A wedding invitation has arrived in the post. It’s from an old friend, a guy who’s been an established batchelor for as long as I can remember. It seems he’s now met his Miss Right.
How exciting! I didn’t even know he was dating! Who else is invited? What to wear? What to give them? Where to stay?
The wedding is close to a converted barn, owned by a now elderly couple, where I once lived as a lodger. So I call them and invite myself to visit while I’m in the vicinity.
“Not a problem,” they say, “We’d love to see you, but just be aware that we’ve got another couple staying with us that weekend.”
It’s the height of summer and I arrive at the barn to be greeted by the smell of honeysuckle and the sight of beautiful climbing roses. The garden is picture perfect, as always.
Sitting out on the patio, around the meal table, we get chatting and the other house guests start telling me their story by way of introduction. Let’s call them Bill and Carol*.
Carol is in her 50s. Sitting opposite me, she looks me squarely in the face, as she explains that she lost her hearing as a two-year-old toddler. It was an accident and her parents were beside themselves with worry, but the doctors could do nothing.
For 52 years, she had no memory of sound. She learnt to communicate through sign language and lip reading and, most of the time, she got on fine.
A couple of months ago, her husband is discussing with their six-year-old grandson about how Jesus still heals people today when we pray. They are on holiday, three generations of the family gathered together, and the conversation is happening by an outdoor swimming pool.
Wide eyed, the little boy turns to look at his grandpa. “If that’s true”, he says, “then why hasn’t Jesus’ healed Nana’s hearing yet?”
Bill pauses for a moment to think about how to answer and, before he can barely blink, his grandson is up on his feet and standing by his Nana’s chair, laying hands on her and praying, asking Jesus to heal her hearing.
Carol joins in, telling me that she was aware of her grandson coming over to her and she could feel her grandson’s touch, but he was standing behind her, so she had no clue what he said or how he said it.
“But when he lifted his little hands off my ears,” she tells me, breaking into a broad grin, “I realised I could hear!”
Suddenly the sound of the children splashing in the pool, the hubbub of conversation, cars in the distance. All of it was audible.
Looking at her husband, she wasn’t sure whether she was imagining it.
“Bill, darling,” she told him, “I think I can hear!”
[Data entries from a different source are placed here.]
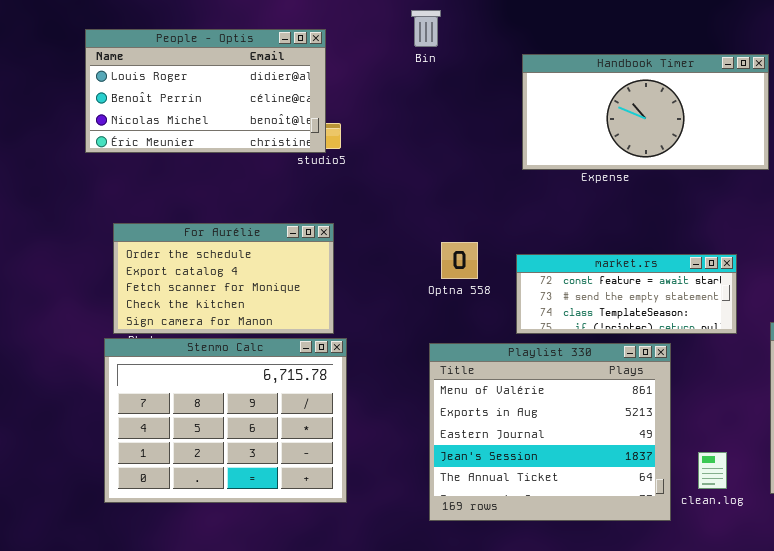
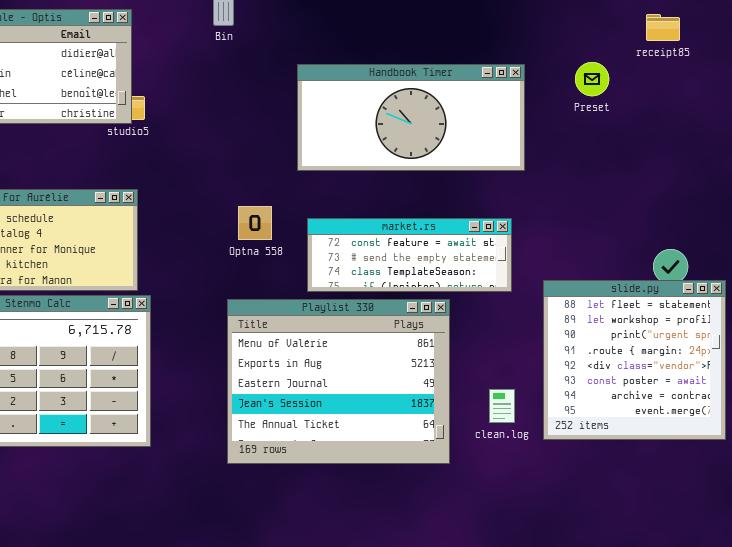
Handbook Timer: [522,54,769,170] -> [297,64,525,171], moved
clean.log: [698,452,727,489] -> [489,389,515,423], moved

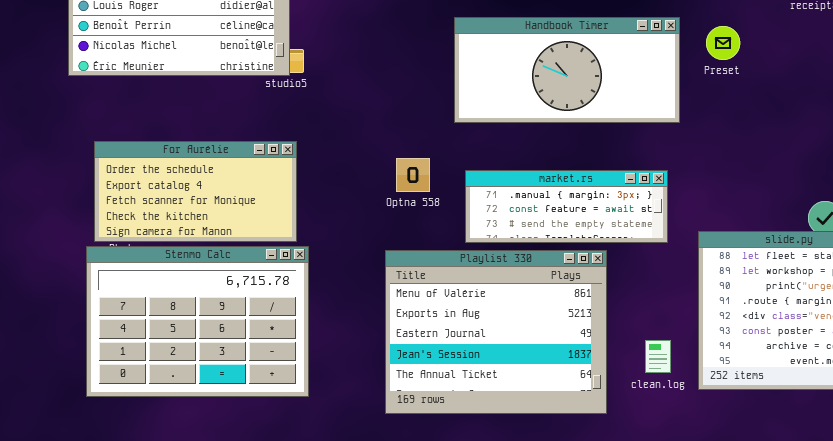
Preset: [575,62,609,96] -> [706,26,740,60], moved
market.rs: [307,218,512,292] -> [465,170,668,243], scrolled up 1 row

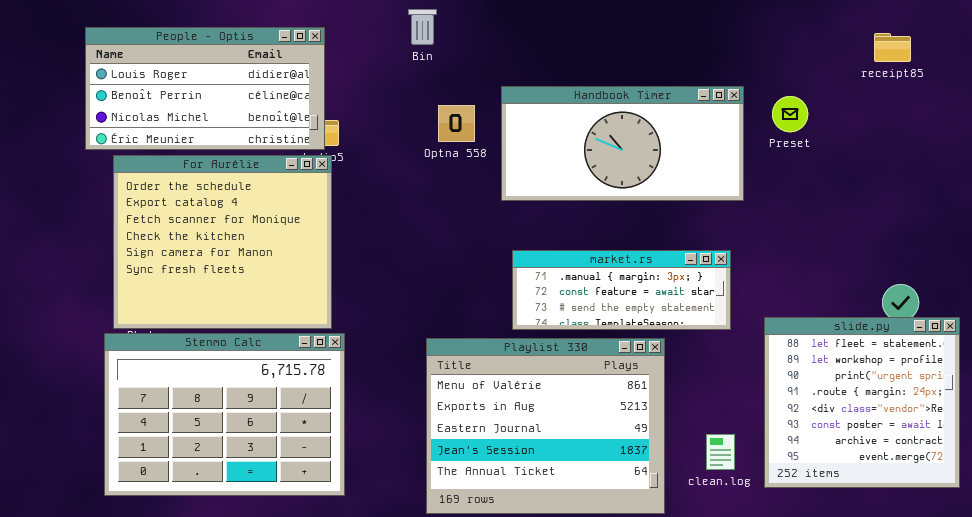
For Aurélie: [94,141,297,242] -> [113,155,332,329], resized
Optna 558: [396,158,430,192] -> [438,105,475,142], moved

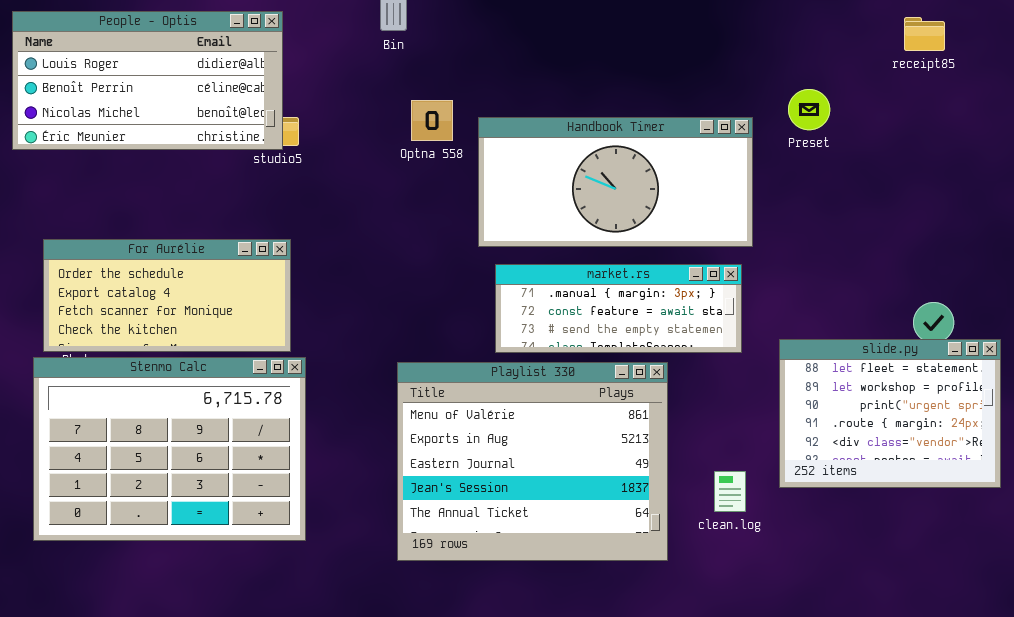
Handbook Timer: [501,86,744,201] -> [478,117,753,247], moved
For Aurélie: [113,155,332,329] -> [43,239,291,352], resized
slide.py: [764,317,960,488] -> [779,339,1001,488], resized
“What?” said Bill, looking at Carol, and then at their grandson, and then back at Carol again. “Wow!”
“Please can you turn your face away from me?” she asks him. “So that I can’t lip read by accident,” she explains, “and can you say something to me, so we can test this?”
Their grandson is jumping excitedly up and down in glee!
With his back turned, Bill asked her whether she’d like a drink.
“I could so clearly hear the question,” says Carol, still grinning, “so I requested a glass of champagne.” She pauses a moment. “It was such an obvious answer, because we had every reason to celebrate.”
It’s not every day that you meet someone who once was deaf, but who now can hear!
Do you have a child, or children, in your life? How much do you encourage them to have the same boldness in their prayers as Bill and Carol’s grandson? What sort of prayer practices do you model at home?
What will it take for us to cultivate the sort of faith that this six-year-old boy demonstrated in praying for his Nana?
Amongst other things, imagine what might happen if we were to drop our adult cynicism, instead replacing it with some of the following ‘childlike’ attributes: Openness. Tenderness. Love. Creativity. Wonder. Awe. Delight. Glee. Play. Humour. Hope. Joy. Trust. How much would God want to work through us then?